Glaswelt – Sie haben in Ihrem Vortrag von einem Thermosyphon-Effekt gesprochen. Wo tritt dieser im Fenster auf?

Prof. Jager – Der Begriff beschreibt, dass eine Luft- und somit Feuchtekonvektion sich immer dann einstellen kann, wenn sich entweder ein Temperatur- oder Druckgefälle in einer Konstruktion einstellt. Hat die Konstruktion dann noch Materialien hoher Feuchtediffusion oder gar Leckagen innenseitig, „saugt“ die Konvektion dann aktiv feuchte Raumluft in das Bauteil. Wassermengen von bis zu 200 g/lfd. Meter Fuge oder mehr sind so möglich.
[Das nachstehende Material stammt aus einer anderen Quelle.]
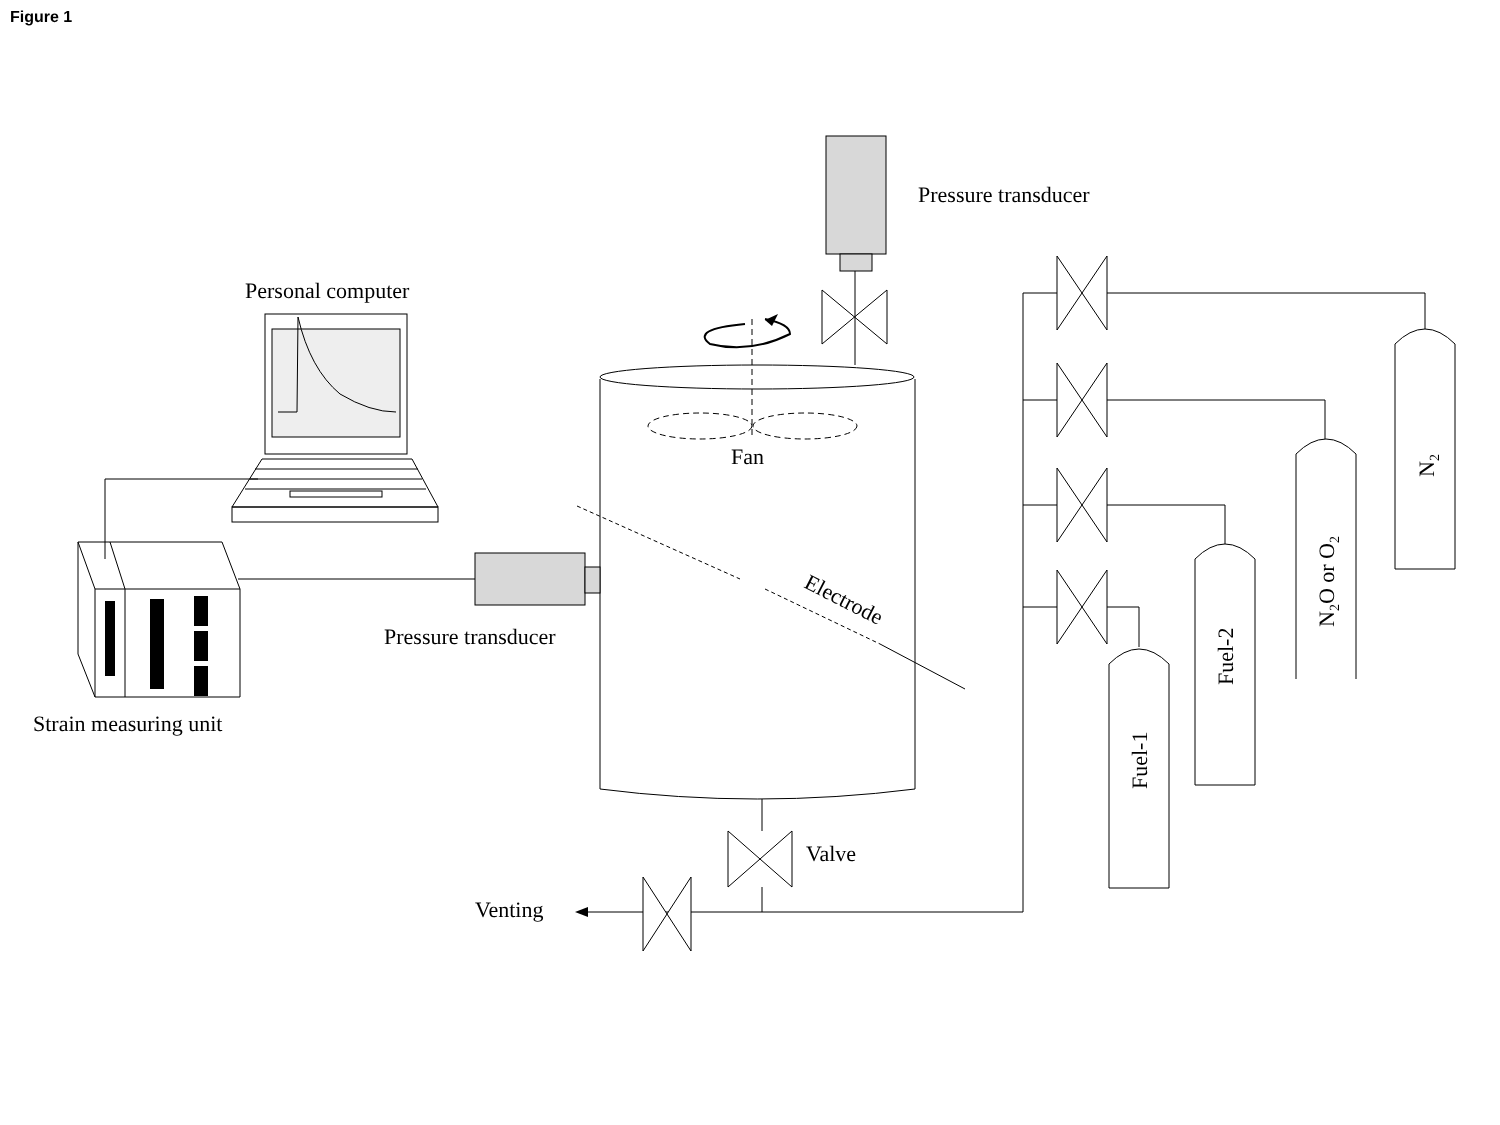Figure 1
Pressure transducer
Personal computer
Fan
Pressure transducer
Strain measuring unit
Valve
Venting
Electrode
N2
N2O or O2
Fuel-2
Fuel-1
Glaswelt – Wann ist eine Leckage im oder am Fenster noch tolerierbar – und wann nicht?

Prof. Jager – Lokale Leckagen im Bereich der Wind- oder Luftdichtigkeitsschicht sind weder normativ noch durch Regelwerke behandelt, weder deren Messung noch deren Bewertung. Dies ist am Markt derzeit auch die größte Unsicherheit – kein Gutachter kann sicher abschätzen, wie viel lokale Undichtigkeiten aus Sicht „Nutzerkomfort“ oder „Schutz vor Feuchteschäden“ toleriert werden können. Hier ist ein großer Bedarf durch F&E, diese Frage rechtssicher zu beantworten. Bis dies soweit ist, bleiben uns nur die längenbezogenen Aussagen der DIN 4108 Teil 2: 2013, welche „Luftdicht“ im Bereich der Bauanschlussfuge definiert, wenn dieser Wert kleiner 0,1 m³/(mh(daPa 2/3)) ist, sowie die Betrachtung und Bewertung der realen Situation am Bauvorhaben.—

Die Fragen stellte Chefredakteur Daniel Mund.